Just as Fatty Arbuckle was plagued by substance-related issues, so was his mentee, comedian Buster Keaton.
Keaton had a rough and strange childhood, according to a recent article by Judith Sanders and Daniel Lieberfeld in Film Quarterly. His father was an alcoholic who beat him regularly, though Keaton subsequently downplayed the abuse. He was an accident-prone kid, dubbed "Buster" after he fell down a flight of stairs.
He lost a finger in a clothes wringer and once got sucked out a second-story window by a cyclone. Eventually, his vaudevillian parents decided to bring him on stage with them so they could keep a better eye on their troublesome toddler.
The three-year-old future comedian stood behind his father and imitated him the entire act—and audiences loved it. That was the start of an accomplished comic career.
After 20 years with the Three Keatons, the future film star met Fatty Arbuckle and was introduced to the world of silent movie stardom, according to Turner Classic Movies. After a few movies with Arbuckle and a brief stint in the military in World War I, Keaton eventually went out on his own and released a slew of well-remembered films in the 1920s, including Our Hospitality and The General. Then, in 1928, he came under contract with studio giant MGM—and it ruined him.

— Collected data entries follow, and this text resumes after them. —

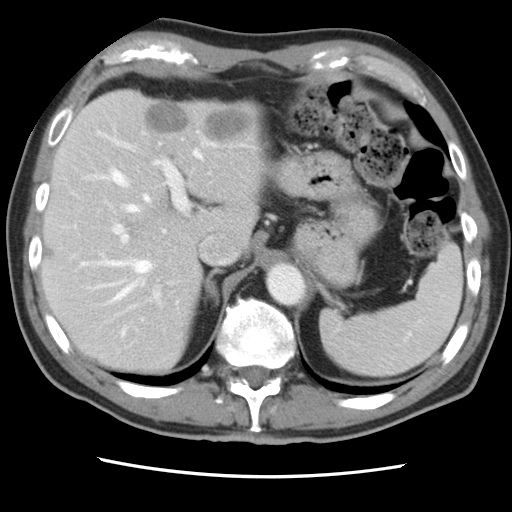
Contrast-enhanced abdominal CT, one axial slice. Position 60 of 83 along the scan axis. 120 kVp. Intravenous contrast given. Soft-tissue window (W 400 / L 40 HU). 5 mm slice thickness. 512 × 512 image matrix, field of view 321 × 321 mm. Case-level facts recorded for this patient, not image findings: patient: female, age 79 years at operation; diagnosis: colorectal cancer liver metastases, imaged before liver resection; multiple liver metastases: yes; largest metastasis: 3.5 cm.
Outlined on this slice (outlined manually by an expert reader):
- hepatic veins: bounding box (x1, y1, x2, y2) in pixels: (82, 150, 201, 335)
- liver: (43, 90, 262, 372)
- planned liver remnant (the part of the liver to remain after resection): (43, 143, 209, 372)
- portal vein (with intrahepatic branches): (107, 130, 248, 304)
- liver metastasis: (146, 104, 190, 133)
- liver metastasis: (205, 108, 250, 140)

On his own, Keaton had perfected a comedic formula. But under the strict studio system, he didn’t have the freedom he needed to thrive. By the start of the 1930s, he’d slipped into an alcoholic haze—and worse was yet to come. The Great Depression hit, his finances were failing, his talkies were bombing, his marriage fell apart in 1932 and he got fired from the studio in 1933.
Though he struggled with the drink for the rest of his life, he had a happier marriage starting in 1940 and eventually made a showbiz comeback after his earlier work was rediscovered by movie lovers.